Sylvain Jean venait pourtant d'être nommé entraîneur du mois de décembre 2011 par l'Institut national de formation des entraîneurs et le Club de la médaille d'or.

« J'avoue très honnêtement, il n'y a aucun reproche envers Sylvain, indique le directeur haute-performance de Snowboard Canada, Robert Joncas. Mais ça prend du changement. »

Une question d'argent

andersonjaseyjayAgrandir l’image (Nouvelle fenêtre)

Jasey Jay Anderson

Photo : AFP / Pedro Armestre

Même s'il n'y a pas de reproches envers l'entraîneur, M. Joncas avoue que la crainte de perdre la presque totalité du financement de l'équipe a pesé lourd dans la balance.

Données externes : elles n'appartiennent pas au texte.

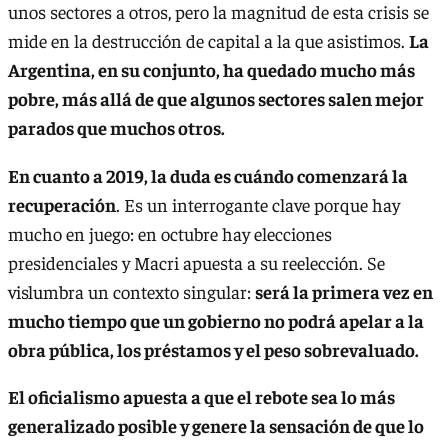
unos sectores a otros, pero la magnitud de esta crisis se
mide en la destrucción de capital a la que asistimos.
La
Argentina, en su conjunto, ha quedado mucho más
pobre, más allá de que algunos sectores salen mejor
parados que muchos otros.
En cuanto a 2019, la duda es cuándo comenzará la
recuperación
. Es un interrogante clave porque hay
mucho en juego: en octubre hay elecciones
presidenciales y Macri apuesta a su reelección. Se
vislumbra un contexto singular:
será la primera vez en
mucho tiempo que un gobierno no podrá apelar a la
obra pública, los préstamos y el peso sobrevaluado.
El oficialismo apuesta a que el rebote sea lo más
generalizado posible y genere la sensación de que lo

L'organisme À nous le podium (ANLP) remet 2,2 millions de dollars cette année aux programmes élites de Snowboard Canada. Les succès en slopestyle et en snowboard cross devraient permettre à ces programmes d'augmenter leur financement, au détriment du slalom géant en parallèle, dont les compressions pourraient être de 20 %.

« Le financement du programme haute-performance vient à 90 % d'ANLP, confirme Robert Joncas. Le financement d'ANLP est basé sur la performance. Par exemple, notre programme de demi-lune a été coupé à zéro cette année. »

« Nous n'avions même pas d'argent pour payer un entraîneur, poursuit-il. Les athlètes étaient ici sans entraîneur, et on ne veut pas que ça se reproduise avec le programme alpin. »

Sylvain Jean et les athlètes sont d'ailleurs bien au courant de la position précaire de leur sport.

« ANLP c'est comme n'importe quel commanditaire : si c'est eux qui financent, ils veulent voir des résultats », dit le médaillé d'or aux Jeux olympiques de Vancouver Jasey-Jay Anderson.

Le message est simple : c'est aux athlètes d'offrir de bonnes performances.

« C'est un peu une onde de choc qu'ils ont lancée dans l'équipe pour réveiller tout le monde », estime Sylvain Jean.

« Ça a été clair avec eux », révèle Robert Joncas.

L'obtention du financement pour l'an prochain repose désormais sur les performances à venir des athlètes.

« Ça met de la pression sur les autres personnes de l'équipe », estime Caroline Calvé.